**Data for the task:**
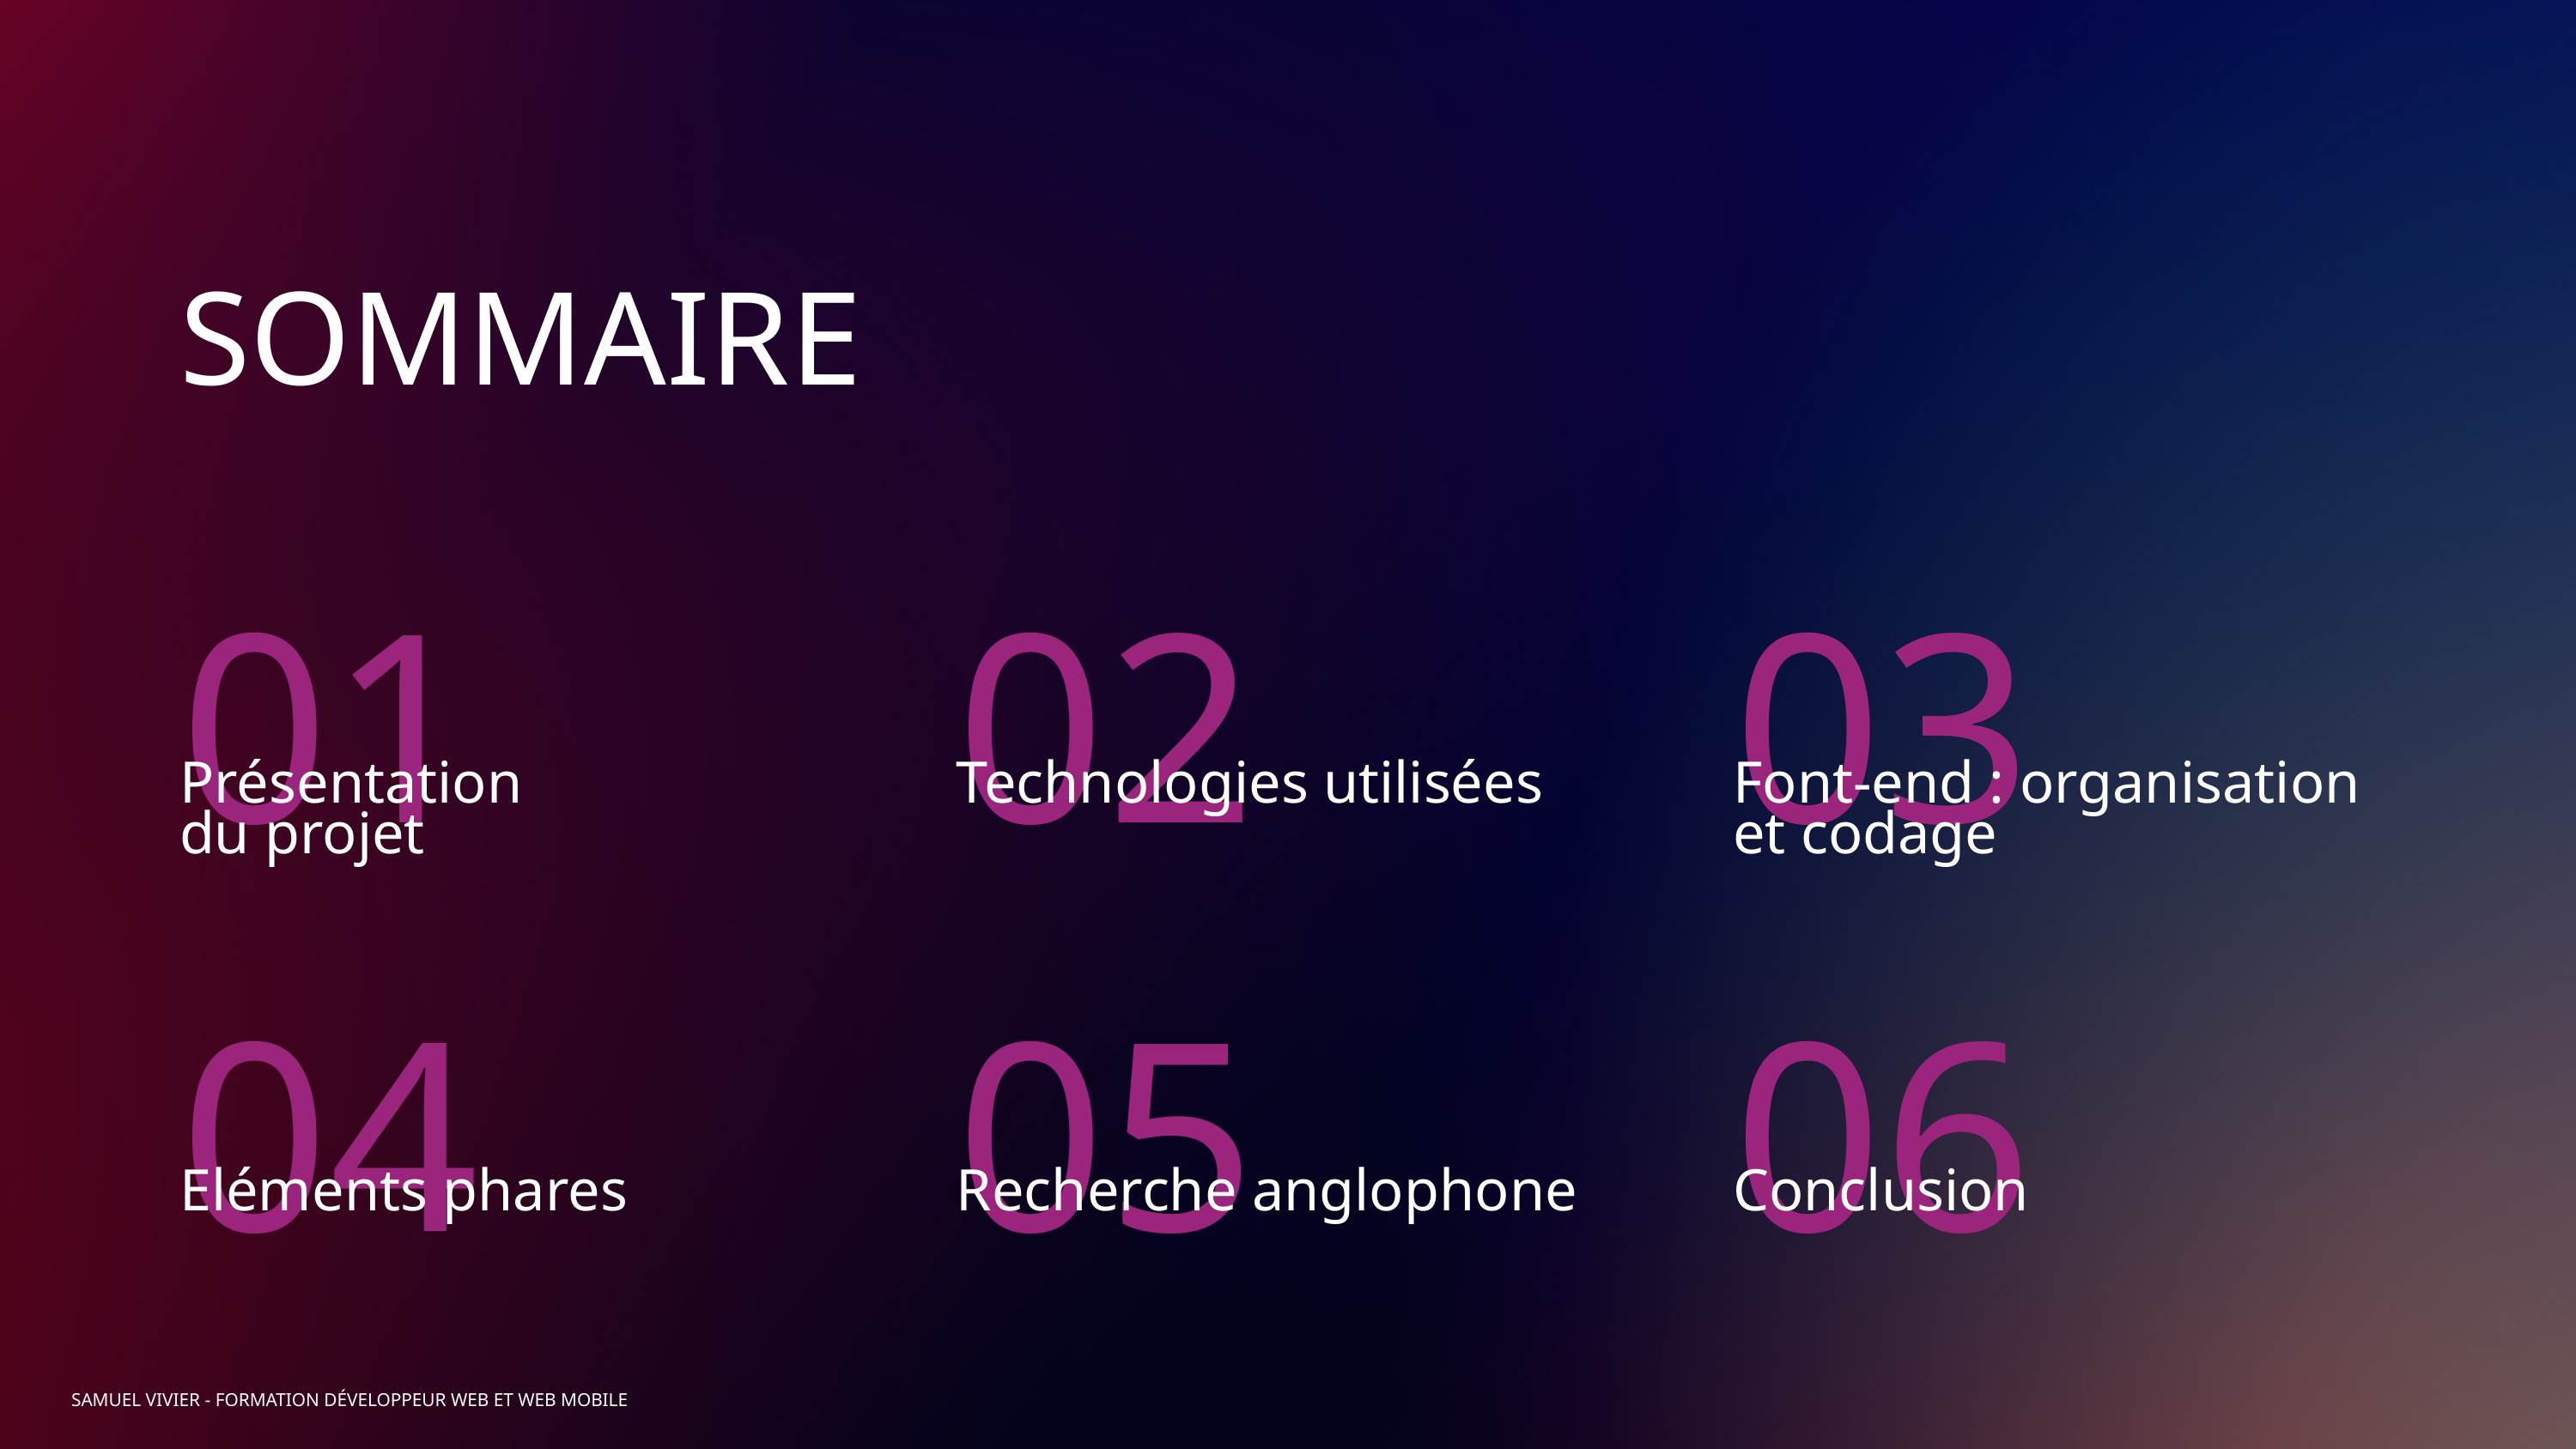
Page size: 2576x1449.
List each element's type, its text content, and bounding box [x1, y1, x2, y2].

text_box Présentation du projet [179, 762, 843, 865]
text_box 02 [956, 815, 1431, 876]
text_box 03 [1733, 642, 2208, 762]
text_box 02 [956, 642, 1431, 763]
text_box 03 [1733, 865, 2208, 876]
text_box 06 [1733, 1223, 2208, 1284]
text_box 06 [1733, 1051, 2208, 1171]
text_box SAMUEL VIVIER - FORMATION DÉVELOPPEUR WEB ET WEB MOBILE [71, 1385, 1052, 1410]
text_box Technologies utilisées [956, 763, 1620, 815]
text_box SOMMAIRE [179, 295, 1770, 411]
text_box 01 [179, 642, 654, 762]
text_box 05 [956, 1223, 1431, 1284]
text_box 04 [179, 1223, 654, 1284]
text_box Font-end : organisation et codage [1733, 762, 2397, 865]
text_box [0, 0, 2576, 1449]
text_box 04 [179, 1051, 654, 1171]
text_box Eléments phares [179, 1171, 843, 1223]
text_box Conclusion [1733, 1171, 2397, 1223]
text_box Recherche anglophone [956, 1171, 1620, 1223]
text_box 05 [956, 1051, 1431, 1171]
text_box 01 [179, 865, 654, 876]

**What is expected:** Every line between the one that contains "List each element's" and the last line of the listing, both included, should be retyped exactly, with nothing else added.

**Task output:**
List each element's type, its text content, and bounding box [x1, y1, x2, y2].

text_box Présentation du projet [179, 762, 843, 865]
text_box 02 [956, 815, 1431, 876]
text_box 03 [1733, 642, 2208, 762]
text_box 02 [956, 642, 1431, 763]
text_box 03 [1733, 865, 2208, 876]
text_box 06 [1733, 1223, 2208, 1284]
text_box 06 [1733, 1051, 2208, 1171]
text_box SAMUEL VIVIER - FORMATION DÉVELOPPEUR WEB ET WEB MOBILE [71, 1385, 1052, 1410]
text_box Technologies utilisées [956, 763, 1620, 815]
text_box SOMMAIRE [179, 295, 1770, 411]
text_box 01 [179, 642, 654, 762]
text_box 05 [956, 1223, 1431, 1284]
text_box 04 [179, 1223, 654, 1284]
text_box Font-end : organisation et codage [1733, 762, 2397, 865]
text_box [0, 0, 2576, 1449]
text_box 04 [179, 1051, 654, 1171]
text_box Eléments phares [179, 1171, 843, 1223]
text_box Conclusion [1733, 1171, 2397, 1223]
text_box Recherche anglophone [956, 1171, 1620, 1223]
text_box 05 [956, 1051, 1431, 1171]
text_box 01 [179, 865, 654, 876]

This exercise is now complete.